Капли срывались, стуча о камни в своём легко уловимом размеренном ритме. Кап. Кап. Кап. Это было похоже на песочные часы, где вместо песчинок время отсчитывала вода. Темнота окутывала его, холод — сковывал все его тело. Наёмник дернул руками, чтобы осознать, что кандалы протяжно лязгнули, а всё тело отозвалось болью. Избитое и израненное тело налилось свинцом, стянуло, словно каждую мышцу натянули до предела, стянули иглами, и воткнули ещё с десяток других. Правда, ручаться Сегель за то, что этого действительно не было не мог. Не помнил. Вся голова была в тумане. Мысли путались. Боль заглушала всё. Расцарапанные запястья, кажется, вновь кровоточили. Загудела голова. Глаза не могли разглядеть в темнице ничего.
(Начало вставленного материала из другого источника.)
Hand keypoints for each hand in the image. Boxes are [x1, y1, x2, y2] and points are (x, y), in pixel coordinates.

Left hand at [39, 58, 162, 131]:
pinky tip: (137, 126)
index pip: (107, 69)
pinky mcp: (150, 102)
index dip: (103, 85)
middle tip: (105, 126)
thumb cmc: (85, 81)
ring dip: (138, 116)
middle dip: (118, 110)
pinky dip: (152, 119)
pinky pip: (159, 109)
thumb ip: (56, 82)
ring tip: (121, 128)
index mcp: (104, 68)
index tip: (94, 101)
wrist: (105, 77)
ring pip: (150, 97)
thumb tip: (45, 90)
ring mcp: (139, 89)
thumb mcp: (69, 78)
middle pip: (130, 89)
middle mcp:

Уши закладывало, будто тьма вокруг была океаном, и он погружался в него всё глубже.
— Пс, — позвал его знакомый голос. Голос капитана был совсем близко, и в то же время ему показалось, что недосягаемо далеко. Ноги не чувствовали опоры. Голова была также жёстко зафиксирована, как показалось ему. Он лежал на чём-то, — Сегель, — шёпотом снова позвал его Диор, — проклятье, да я же точно слышал, как ты дёрнул кандалами! Или не ты...? Проклятая тьма!
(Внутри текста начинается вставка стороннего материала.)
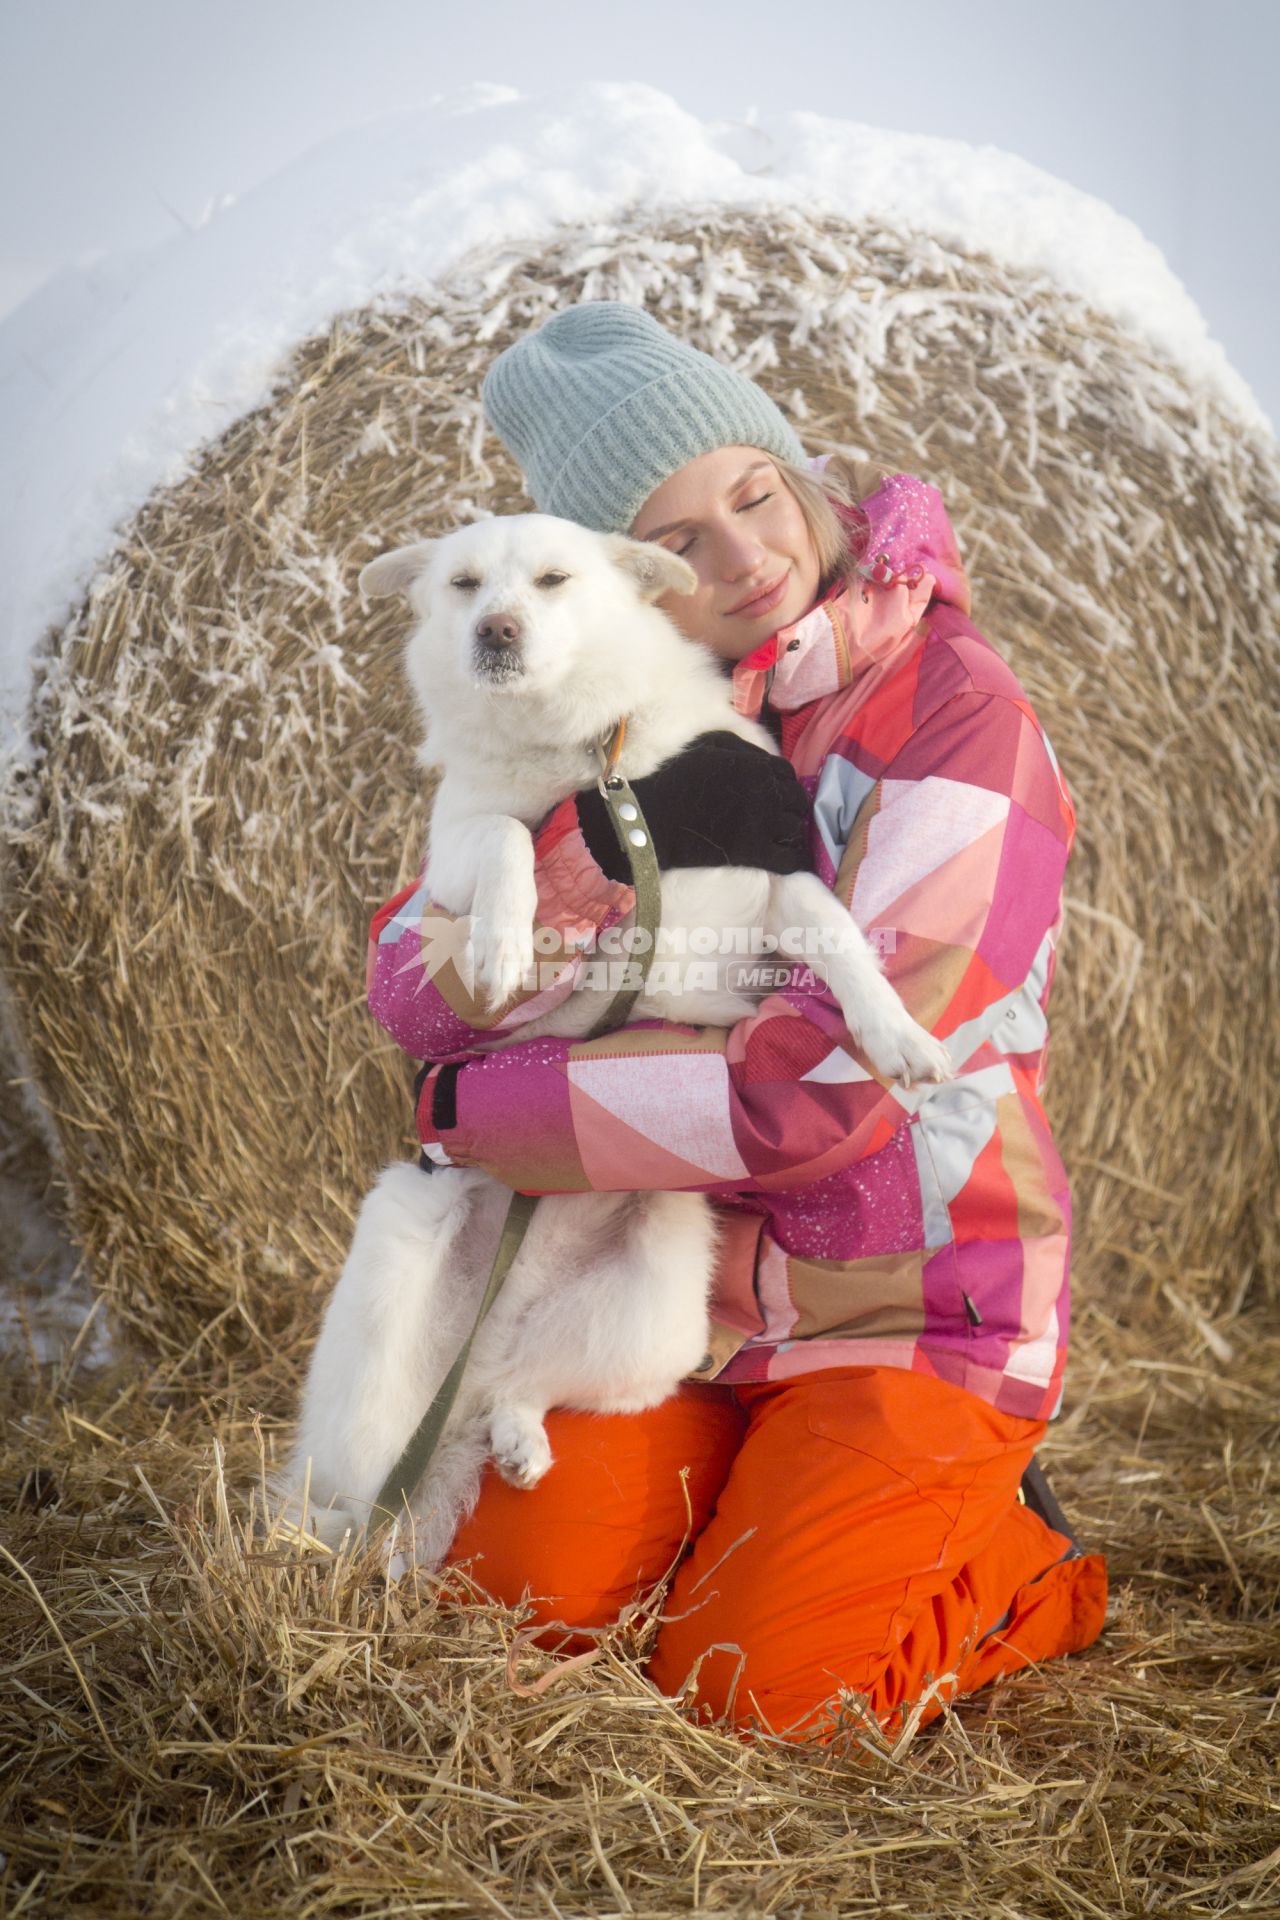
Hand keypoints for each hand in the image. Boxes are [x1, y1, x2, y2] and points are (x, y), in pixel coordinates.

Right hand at [575, 731, 810, 881]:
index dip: (782, 783)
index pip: (787, 774)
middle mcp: (766, 793)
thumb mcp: (709, 747)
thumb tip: (762, 755)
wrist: (657, 817)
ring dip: (788, 833)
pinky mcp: (756, 853)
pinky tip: (780, 859)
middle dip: (789, 807)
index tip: (773, 793)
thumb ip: (741, 747)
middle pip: (796, 801)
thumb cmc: (678, 780)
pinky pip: (790, 859)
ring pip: (795, 829)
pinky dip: (790, 859)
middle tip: (776, 817)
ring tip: (776, 838)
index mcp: (756, 765)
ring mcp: (763, 824)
Сегель и рад был бы ответить, если бы мог. Когда он открыл рот, ничего, кроме сдавленного хрипа, не смог издать.
— Хвала Анно, ты живой.
Живой ли?
— Боги, я видел, как убили Огюста и Керо. Я уж было решил, что и тебя постигла их участь. Я не знаю, где Сиола. Может, её утащил кто-то из стражников — ты видел, как они на неё смотрели. Мрази. — Он услышал явный плевок. — Кои через две камеры. Ох, я был уверен, что я слышал её крик некоторое... время назад.
Сегель хотел спросить, каким образом они умерли, но ничего не мог сказать. Ему страшно хотелось пить, тело желало полноценного сна и отдыха, а раны требовали обработки. Он боялся момента, когда придётся осознать, какие раны у него есть. Зачем только они согласились на этот чёртов заказ? Хотелось разрыдаться, и впервые за свою жизнь, помолиться божествам. Он не верил в них. Совершенно не верил, считая большую часть жителей — религиозными фанатиками, или одержимыми мистиками. Ведь, если бы они существовали и существовали так, как их описывают в талмудах и писаниях, то они бы приходили на помощь людям? Тогда не было бы ни насилия, ни жестокости. Был бы мир меж всеми, похожий и представляемый Сегелем как блаженный сон, где счастливы, где нет боли и страданий, нет голода и чумы, нет надобности в воровстве и наёмной жизни, нет зависти — нет тех пороков, которые толкают людей вроде него на кривую дорожку.